Nadia Al-Said, SWANA Resource Center coordinator, helped organize the event alongside the student-run SWANA club on campus. The SWANA Resource Center opened as a part of CSUF’s Diversity Initiatives Resource Center last year. 

“It’s a new center — ‘SouthWest Asian North African,’ is a decolonial term to describe the Middle East,” Al-Said said. “This year, I wanted to come up with programs that would be engaging and educational, but more in a practice way, and not so much as a classroom lecture kind of way.” 

Open to all students, the workshop featured simple yet spontaneous routines that allowed everyone to work together and learn more about this style of dance from the Levant region.

“Being able to have both SWANA and non-SWANA students as you see here, engage in a workshop like this, of cultural production, dance and music, it really allows for people to destigmatize our people and our cultures, and to learn the history and the background, and engage in something that’s new,” Al-Said said.
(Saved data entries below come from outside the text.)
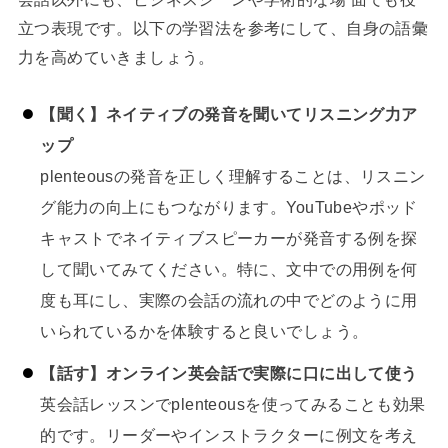
立つ表現です。以下の学習法を参考にして、自身の語彙
力を高めていきましょう。
【聞く】ネイティブの発音を聞いてリスニング力ア
ップ
plenteousの発音を正しく理解することは、リスニン
グ能力の向上にもつながります。YouTubeやポッド
キャストでネイティブスピーカーが発音する例を探
して聞いてみてください。特に、文中での用例を何
度も耳にし、実際の会話の流れの中でどのように用
いられているかを体験すると良いでしょう。
【話す】オンライン英会話で実際に口に出して使う
英会話レッスンでplenteousを使ってみることも効果
的です。リーダーやインストラクターに例文を考え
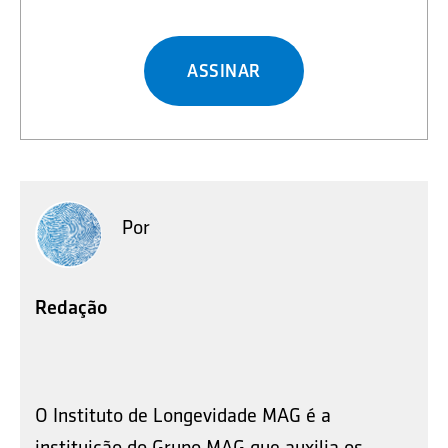
ASSINAR
Por
Redação
O Instituto de Longevidade MAG é a
instituição do Grupo MAG que auxilia os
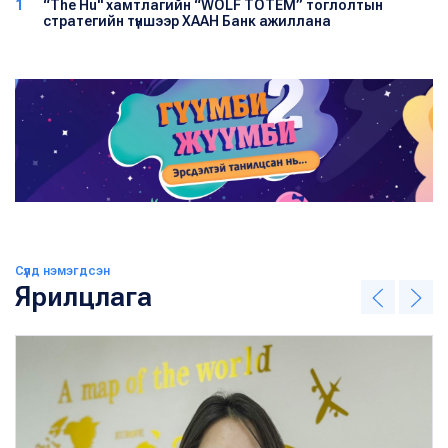
1
“The Hu" хамтлагийн “WOLF TOTEM” тоглолтын
стратегийн түншээр ХААН Банк ажиллана
Сүүлд нэмэгдсэн
Ярилцлага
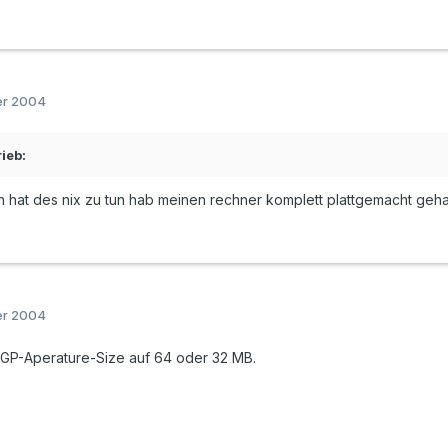
er 2004
ieb:
rn hat des nix zu tun hab meinen rechner komplett plattgemacht gehab
er 2004
 AGP-Aperature-Size auf 64 oder 32 MB.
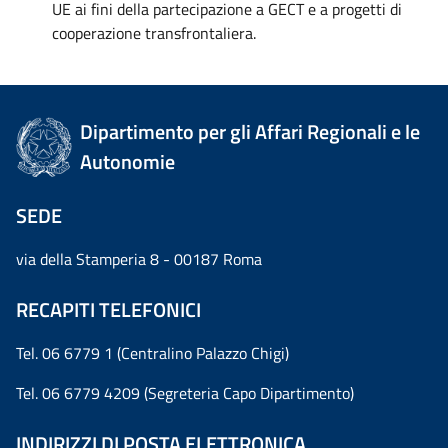
UE ai fini della partecipazione a GECT e a progetti di
cooperazione transfrontaliera.
Dipartimento per gli Affari Regionali e le
Autonomie
SEDE
via della Stamperia 8 - 00187 Roma
RECAPITI TELEFONICI
Tel. 06 6779 1 (Centralino Palazzo Chigi)
Tel. 06 6779 4209 (Segreteria Capo Dipartimento)
INDIRIZZI DI POSTA ELETTRONICA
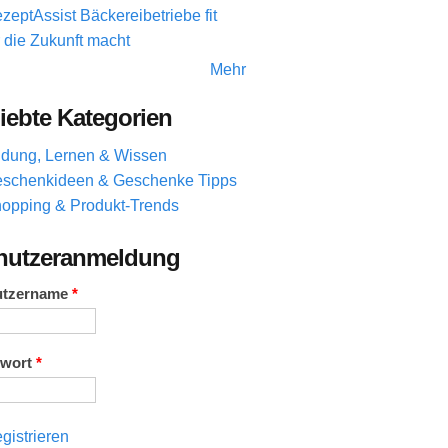
zeptAssist Bäckereibetriebe fit
r die Zukunft macht
Mehr
iebte Kategorien
ldung, Lernen & Wissen
schenkideen & Geschenke Tipps
opping & Produkt-Trends
nutzeranmeldung
utzername
*
swort
*
gistrieren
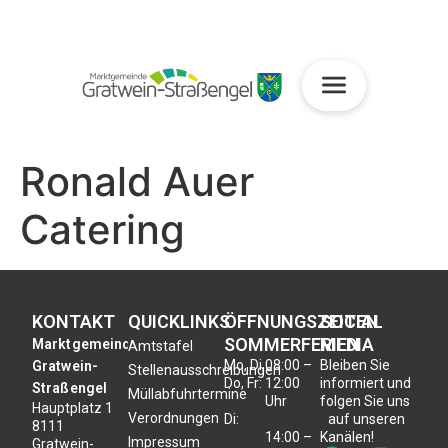
Ronald Auer
Catering
KONTAKT
QUICKLINKS
ÖFFNUNGSZEITEN
SOCIAL
SOMMERFERIEN
MEDIA
Marktgemeinde
Amtstafel
Mo, Di,
08:00 –
Bleiben Sie
Gratwein-
Stellenausschreibungen
Do, Fr:
12:00
informiert und
Straßengel
Müllabfuhrtermine
Uhr
folgen Sie uns
Hauptplatz 1
Verordnungen
Di:
auf unseren
8111
14:00 –
Kanälen!
Impressum
Gratwein-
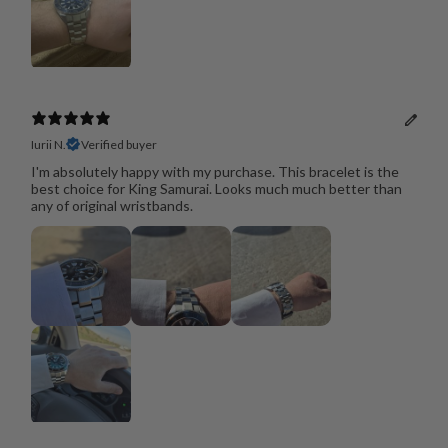
Iurii N.
Verified buyer
I'm absolutely happy with my purchase. This bracelet is the
best choice for King Samurai. Looks much much better than
any of original wristbands.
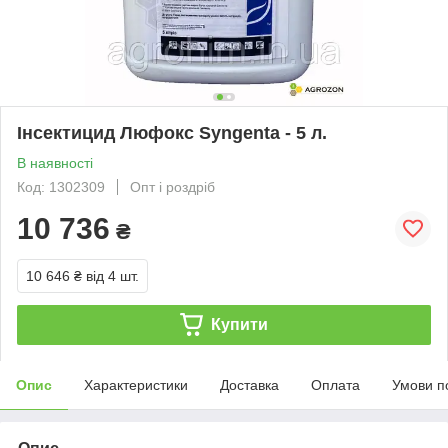
Інсектицид Люфокс Syngenta - 5 л.
В наявності
Код: 1302309
Опт і роздріб
10 736
₴
10 646 ₴
від 4 шт.
Купити
Опис
Характеристики
Доставка
Оплата
Умови п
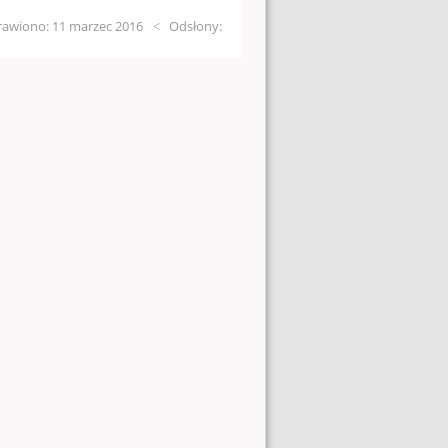
awiono: 11 marzec 2016
Odsłony:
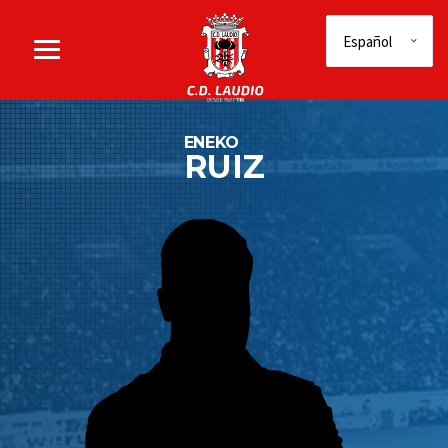
ENEKO
RUIZ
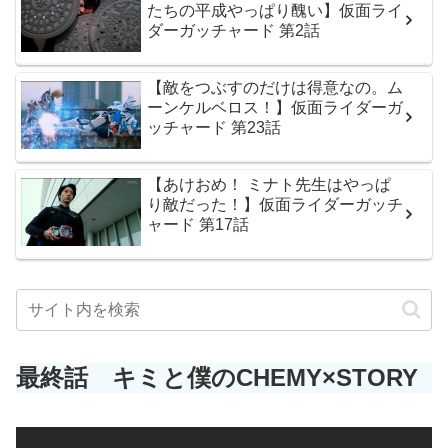
たちの平成やっぱり醜い】仮面ライ
ダーガッチャード 第2話
【敵をつぶすのだけは得意なの。ム
ーンケルベロス！】仮面ライダーガ
ッチャード 第23話
【あけおめ！ ミナト先生はやっぱ
り敵だった！】仮面ライダーガッチ
ャード 第17話
最終話 キミと僕のCHEMY×STORY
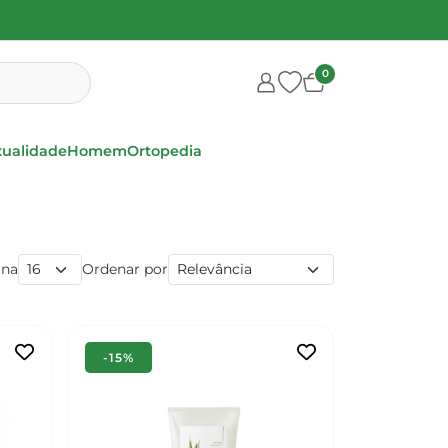
0
xualidade
Homem
Ortopedia
ina
Ordenar por
-15%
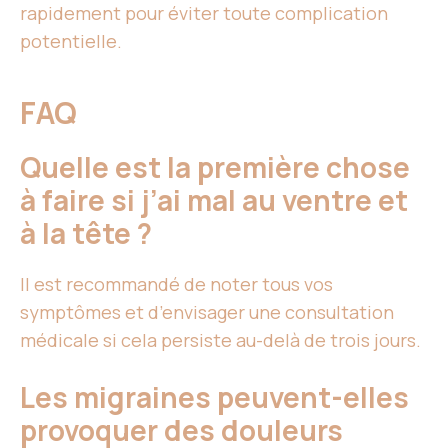
rapidement pour éviter toute complication
potentielle.
FAQ
Quelle est la première chose
à faire si j’ai mal au ventre et
à la tête ?
Il est recommandé de noter tous vos
symptômes et d’envisager une consultation
médicale si cela persiste au-delà de trois jours.
Les migraines peuvent-elles
provoquer des douleurs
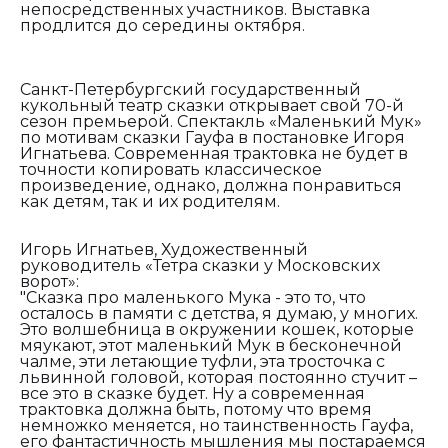
непосредственных участников. Выставка
продлится до середины октября.
Санкт-Петербургский государственный
кукольный театр сказки открывает свой 70-й
сезон премьерой. Спектакль «Маленький Мук»
по мотивам сказки Гауфа в постановке Игоря
Игнатьева. Современная трактовка не будет в
точности копировать классическое
произведение, однако, должна понравиться
как детям, так и их родителям.
Игорь Игнатьев, Художественный
руководитель «Тетра сказки у Московских
ворот»:
"Сказка про маленького Мука - это то, что
осталось в памяти с детства, я думаю, у многих.
Это волшебница в окружении кошек, которые
мяукают, этот маленький Мук в бесконечной
чалме, эти летающие туфли, эта тросточка с
львинной головой, которая постоянно стучит –
все это в сказке будет. Ну а современная
трактовка должна быть, потому что время
немножко меняется, но таинственность Гауфа,
его фантастичность мышления мы постараемся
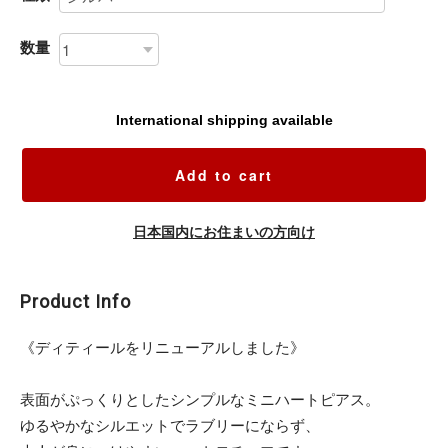
数量
International shipping available
Add to cart
日本国内にお住まいの方向け
Product Info
《ディティールをリニューアルしました》
表面がぷっくりとしたシンプルなミニハートピアス。
ゆるやかなシルエットでラブリーにならず、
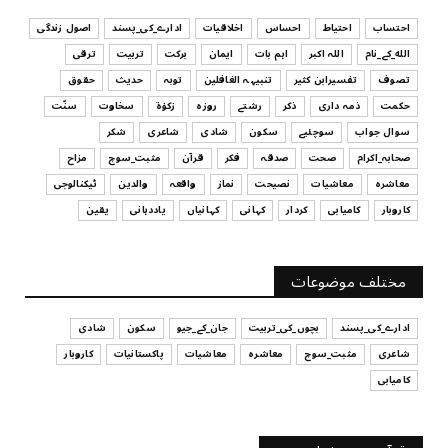
July 29, 2026
احتساب
احتیاط
احساس
اخلاقیات
ادارے_کی_پسند
اصول زندگی
الله_کے_نام
اللہ اکبر
اہم بات
ایمان
برکت
تربیت
ترقی
UNCATEGORIZED
تصوف
تفسیرابن کثیر
تنبیہہ الغافلین
توبہ
حدیث
حقوق
اس وقت آپ کا موڈ کیسا ہے؟
حکمت
ذمہ داری
ذکر
رشتے
روزہ
زکوٰۃ
سخاوت
سنّت
July 29, 2026
سوال جواب
سوچئیے
سکون
شادی
شاعری
شکر
UNCATEGORIZED
صحابہ_اکرام
صحت
صدقہ
فکر
قرآن
مثبت_سوچ
مزاح
قرض لینے اور دینے میں ہوشیاری
معاشرہ
معاشیات
نصیحت
نماز
واقعہ
والدین
ٹیکنالوجی
July 29, 2026
کاروبار
کامیابی
کردار
کہانی
کہانیاں
یاددہانی
یقین
UNCATEGORIZED
آپ کا فیصلہ کرنے کا انداز
مختلف موضوعات
July 29, 2026
ادارے_کی_پسند
بچوں_کی_تربیت
جان_کے_جیو
سکون
شادی
شاعری
مثبت_سوچ
معاشرہ
معاشیات
پاکستانیات
کاروبار
کامیابی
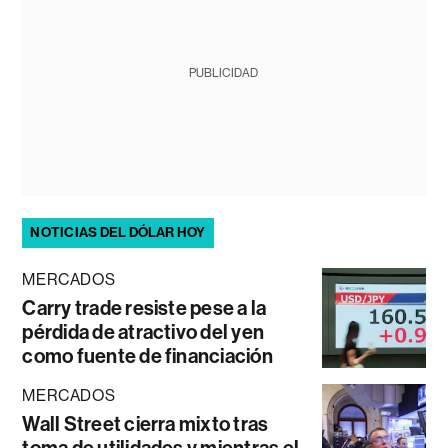
PUBLICIDAD
NOTICIAS DEL DÓLAR HOY
MERCADOS
Carry trade resiste pese a la
pérdida de atractivo del yen
como fuente de financiación
MERCADOS
Wall Street cierra mixto tras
Al-Said was connected with El-Funoun through Sawa SoCal, who were excited to connect with college students as a Palestinian non-profit that usually works with children.  With this event, Al-Said was not only able to provide community for the students at CSUF, but also for herself.

“I am a Palestinian, and so a lot of times, our identity is associated with a lot of trauma and violence and just a lot of repression and oppression that has happened to our people throughout history,” Al-Said said. “Being able to have a space where we’re experiencing joy with one another and sharing our joy as Palestinians, sharing our heritage with one another – I really hope the students get to feel that joy today.”

Similarly, Reem Joudeh, an El-Funoun dancer who joined the troupe when she was eight, sees Dabke as a powerful tool in bringing her closer to her heritage. 

“For me, it’s about the connection with the land and also connection with the people that I’m dancing with,” Joudeh said. “I think Dabke also brings out my personality — my real personality — on the stage. Everybody says that on the stage I will be smiling all the time because I really enjoy it and it brings out the best of me.”

For Joudeh, Dabke is not only just a part of her life, it was woven into her childhood. Growing up in a family where music and movement came together, she found her inspiration to join El-Funoun close to home.

“We’ve been dancing for a really long time. My uncle is a dancer there,” Joudeh said. “I was inspired by him, and since I was a kid, even before joining El-Funoun, I was always loving to move, to dance and to express myself with dancing and with Dabke specifically.”

This connection extends beyond just family. Dabke, as Joudeh describes it, is rooted in her heritage but is also ever-changing.

“Dabke wasn’t started by professional dancers. It was started by farmers, just working together and enjoying and having fun together and making this connection with the ground,” Joudeh said. “We also take inspiration from other dances, like hip-hop, like African dance, like ballet. So we mix, we use our souls in it and our culture — 
that’s how we make it.”

Joseph Mudawar, a second-year business major and honorary SWANA club member, has big hopes for what people will gain from coming to events like these.

“They will learn about the tradition and the culture,” Mudawar said. “They will get informed on what something really is and the story behind it.”